Meulaboh | Diliputnews – Puluhan Mahasiswa yang tergabung dalam organisasi Himpunan Mahasiswa Islam (HMI) Cabang Meulaboh melakukan aksi  Senin ( 30/7), di kantor  Pengadilan Negeri Meulaboh, terkait penganiayaan terhadap rekanya (Ridwandi) oleh oknum PNS (Muzhar Sp).

Koodinator lapangan T.Surya Nullah Toniadi mengatakan persidangan terkait pemukulan Ketua HMI Cabang Meulaboh sudah di mulai pada kamis yang lalu (26/7), namun ada kejanggalan ketika dalam proses persidangan berlangsung.

“Kadatangan kami ke kantor Pengadilan Meulaboh ini untuk mempertanyakan proses persidangan, sebab berdasarkan pantauan, proses persidangan cukup banyak kejanggalan, seperti istri terdakwa menjadi saksi yang meringankan, bahkan juga memberi keterangan di bawah sumpah, dalam aturan Hukum saksi mempunyai hubungan darah tidak diperkenankan untuk menjadi saksi,” ungkap T.Surya Nullah Toniadi.

Selain itu, Sekjen HMI Cabang Meulaboh Surdirman juga mengatakan hukum jangan dijadikan alat untuk mencari nafkah, namun berikan keadilan yang sebenarnya dengan fakta- fakta yang sudah di dapatkan dalam proses pengadilan.
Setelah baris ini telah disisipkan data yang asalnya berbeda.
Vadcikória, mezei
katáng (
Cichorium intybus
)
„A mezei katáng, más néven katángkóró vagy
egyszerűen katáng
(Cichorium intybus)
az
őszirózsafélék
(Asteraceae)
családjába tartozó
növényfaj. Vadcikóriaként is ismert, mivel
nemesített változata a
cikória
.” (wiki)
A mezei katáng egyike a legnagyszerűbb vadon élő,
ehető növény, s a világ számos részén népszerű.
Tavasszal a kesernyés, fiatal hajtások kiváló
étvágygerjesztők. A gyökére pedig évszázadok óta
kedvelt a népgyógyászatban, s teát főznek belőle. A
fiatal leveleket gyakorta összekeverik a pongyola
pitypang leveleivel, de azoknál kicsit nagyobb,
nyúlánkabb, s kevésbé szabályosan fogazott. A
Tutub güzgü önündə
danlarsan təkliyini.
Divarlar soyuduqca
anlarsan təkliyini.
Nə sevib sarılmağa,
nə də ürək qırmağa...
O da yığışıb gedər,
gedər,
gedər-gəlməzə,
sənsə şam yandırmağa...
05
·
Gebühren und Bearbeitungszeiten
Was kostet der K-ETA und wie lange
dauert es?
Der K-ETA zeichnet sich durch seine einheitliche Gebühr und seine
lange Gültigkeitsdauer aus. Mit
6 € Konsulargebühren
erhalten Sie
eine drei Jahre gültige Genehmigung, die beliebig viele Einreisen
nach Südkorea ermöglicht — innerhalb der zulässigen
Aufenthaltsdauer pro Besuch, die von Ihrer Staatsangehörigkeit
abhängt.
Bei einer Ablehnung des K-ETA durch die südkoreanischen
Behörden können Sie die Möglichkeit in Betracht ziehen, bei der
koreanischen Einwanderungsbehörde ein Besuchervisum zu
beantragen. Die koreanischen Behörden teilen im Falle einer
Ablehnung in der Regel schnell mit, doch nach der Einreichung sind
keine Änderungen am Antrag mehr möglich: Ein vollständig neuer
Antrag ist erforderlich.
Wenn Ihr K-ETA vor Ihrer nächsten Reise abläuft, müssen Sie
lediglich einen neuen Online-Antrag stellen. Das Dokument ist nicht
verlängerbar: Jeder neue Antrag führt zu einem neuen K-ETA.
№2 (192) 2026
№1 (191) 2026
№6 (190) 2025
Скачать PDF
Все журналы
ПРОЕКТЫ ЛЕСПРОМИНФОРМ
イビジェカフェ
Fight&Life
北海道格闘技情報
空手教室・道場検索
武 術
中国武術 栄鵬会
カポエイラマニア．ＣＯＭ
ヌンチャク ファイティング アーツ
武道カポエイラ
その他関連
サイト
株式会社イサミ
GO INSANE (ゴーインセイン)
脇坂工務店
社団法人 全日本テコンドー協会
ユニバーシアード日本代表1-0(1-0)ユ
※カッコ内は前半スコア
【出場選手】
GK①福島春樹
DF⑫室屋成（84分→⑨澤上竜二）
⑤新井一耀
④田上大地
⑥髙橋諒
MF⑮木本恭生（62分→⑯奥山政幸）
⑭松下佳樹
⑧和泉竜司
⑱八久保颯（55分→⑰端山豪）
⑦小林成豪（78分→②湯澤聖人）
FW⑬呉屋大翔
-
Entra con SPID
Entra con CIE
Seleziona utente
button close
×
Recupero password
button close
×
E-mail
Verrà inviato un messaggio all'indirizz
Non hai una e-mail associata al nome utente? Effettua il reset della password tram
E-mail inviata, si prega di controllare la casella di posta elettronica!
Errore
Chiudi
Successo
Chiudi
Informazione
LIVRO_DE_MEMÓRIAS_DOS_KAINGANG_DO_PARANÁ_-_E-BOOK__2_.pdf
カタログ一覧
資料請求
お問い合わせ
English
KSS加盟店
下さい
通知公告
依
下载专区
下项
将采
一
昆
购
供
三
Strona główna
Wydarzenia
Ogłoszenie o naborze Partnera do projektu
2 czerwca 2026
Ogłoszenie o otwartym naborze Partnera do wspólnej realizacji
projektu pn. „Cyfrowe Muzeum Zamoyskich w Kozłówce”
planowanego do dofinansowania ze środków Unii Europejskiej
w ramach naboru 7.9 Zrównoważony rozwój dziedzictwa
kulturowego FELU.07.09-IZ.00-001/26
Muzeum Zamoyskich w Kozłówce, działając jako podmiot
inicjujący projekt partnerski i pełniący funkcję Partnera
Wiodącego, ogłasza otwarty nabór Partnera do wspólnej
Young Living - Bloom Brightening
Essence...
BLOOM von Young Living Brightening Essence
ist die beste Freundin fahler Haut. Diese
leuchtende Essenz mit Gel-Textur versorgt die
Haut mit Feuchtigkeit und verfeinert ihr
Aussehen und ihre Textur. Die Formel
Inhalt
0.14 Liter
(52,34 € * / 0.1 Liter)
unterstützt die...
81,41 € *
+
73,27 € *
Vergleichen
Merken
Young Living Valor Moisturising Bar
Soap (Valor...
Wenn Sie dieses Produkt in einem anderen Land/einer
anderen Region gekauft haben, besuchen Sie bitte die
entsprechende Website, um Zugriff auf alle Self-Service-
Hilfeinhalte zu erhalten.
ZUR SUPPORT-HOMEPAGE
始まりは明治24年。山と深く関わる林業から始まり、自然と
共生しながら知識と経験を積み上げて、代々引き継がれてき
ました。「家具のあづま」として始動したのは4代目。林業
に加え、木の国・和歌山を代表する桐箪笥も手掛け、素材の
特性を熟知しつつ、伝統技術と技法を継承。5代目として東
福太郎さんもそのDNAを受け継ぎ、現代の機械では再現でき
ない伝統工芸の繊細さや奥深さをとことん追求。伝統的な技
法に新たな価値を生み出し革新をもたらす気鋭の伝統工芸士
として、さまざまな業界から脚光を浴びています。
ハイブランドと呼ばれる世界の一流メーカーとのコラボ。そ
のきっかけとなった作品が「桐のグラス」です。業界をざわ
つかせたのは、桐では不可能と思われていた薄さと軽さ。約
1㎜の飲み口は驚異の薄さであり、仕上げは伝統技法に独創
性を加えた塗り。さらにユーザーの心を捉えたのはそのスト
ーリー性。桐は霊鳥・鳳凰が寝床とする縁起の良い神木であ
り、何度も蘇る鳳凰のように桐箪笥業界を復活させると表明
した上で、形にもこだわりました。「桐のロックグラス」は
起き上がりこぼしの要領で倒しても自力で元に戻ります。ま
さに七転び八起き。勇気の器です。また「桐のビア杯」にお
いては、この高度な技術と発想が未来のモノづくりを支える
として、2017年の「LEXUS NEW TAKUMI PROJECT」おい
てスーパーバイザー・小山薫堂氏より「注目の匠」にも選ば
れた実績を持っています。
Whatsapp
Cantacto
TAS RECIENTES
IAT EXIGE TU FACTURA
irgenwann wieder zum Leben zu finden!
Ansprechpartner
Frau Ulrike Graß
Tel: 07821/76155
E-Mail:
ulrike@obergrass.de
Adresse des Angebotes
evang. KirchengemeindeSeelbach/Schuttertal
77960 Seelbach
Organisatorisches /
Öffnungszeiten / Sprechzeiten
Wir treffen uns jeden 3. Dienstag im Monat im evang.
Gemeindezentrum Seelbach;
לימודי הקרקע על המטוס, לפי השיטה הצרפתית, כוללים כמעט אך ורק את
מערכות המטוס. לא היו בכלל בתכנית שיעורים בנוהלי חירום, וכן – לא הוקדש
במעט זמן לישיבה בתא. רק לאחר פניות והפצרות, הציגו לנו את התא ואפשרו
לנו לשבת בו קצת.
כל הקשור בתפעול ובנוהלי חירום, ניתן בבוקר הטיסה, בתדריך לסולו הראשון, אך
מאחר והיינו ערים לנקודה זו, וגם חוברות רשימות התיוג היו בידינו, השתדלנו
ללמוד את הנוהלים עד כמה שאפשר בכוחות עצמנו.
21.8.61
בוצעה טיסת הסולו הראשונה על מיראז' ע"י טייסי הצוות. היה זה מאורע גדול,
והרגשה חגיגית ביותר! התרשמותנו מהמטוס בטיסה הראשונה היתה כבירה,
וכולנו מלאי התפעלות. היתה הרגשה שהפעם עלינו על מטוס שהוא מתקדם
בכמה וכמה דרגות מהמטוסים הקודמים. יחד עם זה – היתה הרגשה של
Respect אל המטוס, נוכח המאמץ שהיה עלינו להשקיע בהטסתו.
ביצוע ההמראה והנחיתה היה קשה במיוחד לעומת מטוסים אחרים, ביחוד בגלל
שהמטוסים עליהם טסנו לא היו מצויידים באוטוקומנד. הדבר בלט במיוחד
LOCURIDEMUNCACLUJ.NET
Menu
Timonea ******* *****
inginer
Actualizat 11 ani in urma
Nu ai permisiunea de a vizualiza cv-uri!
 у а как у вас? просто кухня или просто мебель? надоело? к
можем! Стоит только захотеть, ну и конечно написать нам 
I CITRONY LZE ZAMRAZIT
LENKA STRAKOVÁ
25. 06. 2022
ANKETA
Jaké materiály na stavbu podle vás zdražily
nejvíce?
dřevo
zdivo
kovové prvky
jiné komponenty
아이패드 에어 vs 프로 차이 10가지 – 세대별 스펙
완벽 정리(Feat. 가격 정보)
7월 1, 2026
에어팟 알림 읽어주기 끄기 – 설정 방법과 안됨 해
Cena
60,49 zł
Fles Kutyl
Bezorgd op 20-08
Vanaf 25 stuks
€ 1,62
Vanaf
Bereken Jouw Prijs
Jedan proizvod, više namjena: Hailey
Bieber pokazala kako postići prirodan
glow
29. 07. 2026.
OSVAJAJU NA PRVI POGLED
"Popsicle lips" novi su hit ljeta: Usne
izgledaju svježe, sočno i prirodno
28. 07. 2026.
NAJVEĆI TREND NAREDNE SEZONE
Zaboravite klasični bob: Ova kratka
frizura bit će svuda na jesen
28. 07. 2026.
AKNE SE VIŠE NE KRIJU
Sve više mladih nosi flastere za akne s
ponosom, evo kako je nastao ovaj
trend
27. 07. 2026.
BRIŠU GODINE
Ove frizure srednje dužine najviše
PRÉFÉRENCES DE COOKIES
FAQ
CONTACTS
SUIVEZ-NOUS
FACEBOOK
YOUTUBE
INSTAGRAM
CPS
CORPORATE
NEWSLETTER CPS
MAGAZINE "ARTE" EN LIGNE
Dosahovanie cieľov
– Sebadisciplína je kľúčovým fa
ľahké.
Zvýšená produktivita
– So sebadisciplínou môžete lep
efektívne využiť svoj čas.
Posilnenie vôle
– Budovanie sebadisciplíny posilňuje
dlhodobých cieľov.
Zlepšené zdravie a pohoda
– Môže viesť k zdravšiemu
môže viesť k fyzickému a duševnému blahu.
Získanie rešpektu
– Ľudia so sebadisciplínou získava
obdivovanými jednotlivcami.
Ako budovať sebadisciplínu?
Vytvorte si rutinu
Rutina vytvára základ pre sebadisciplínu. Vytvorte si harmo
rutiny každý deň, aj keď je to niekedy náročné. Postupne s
Sudirman menerangkan HMI Cabang Meulaboh telah mengeluarkan rekomendasi untuk pengadilan Negeri Meulaboh yang berbunyi, mengulang peoses pesidangan dari awal sampai ahkir dengan mempedomani hukum acara yang berlaku, meminta ketua hakim pengadilan negeri meulaboh untuk menindak dan mengingkatkan hakim agar tidak bermain- bermain dengan hukum, menindak dan mengingkatkan seluruh bawahnya untuk menjalakan fungsi, tugas dan kewenangan sesuai denga tupoksi masing masing.

Setelah mengeluarkan rekomendasi tersebut, Ketua Pengadilan Negeri Meulaboh Rosmawati membantah peoses jalan pesidangan tersebut, karena sudah sesuai dengan prosuder pesidangan  dan tugas hakim hanya menerima , memeriksa dan memutuskan.

“Proses pesidangan tidak bisa di ulang dari awal, sebab sudah sesuai dengan prosuder pesidangan  dan tugas hakim hanya menerima , memeriksa dan memutuskan,” ungkap Rosmawati.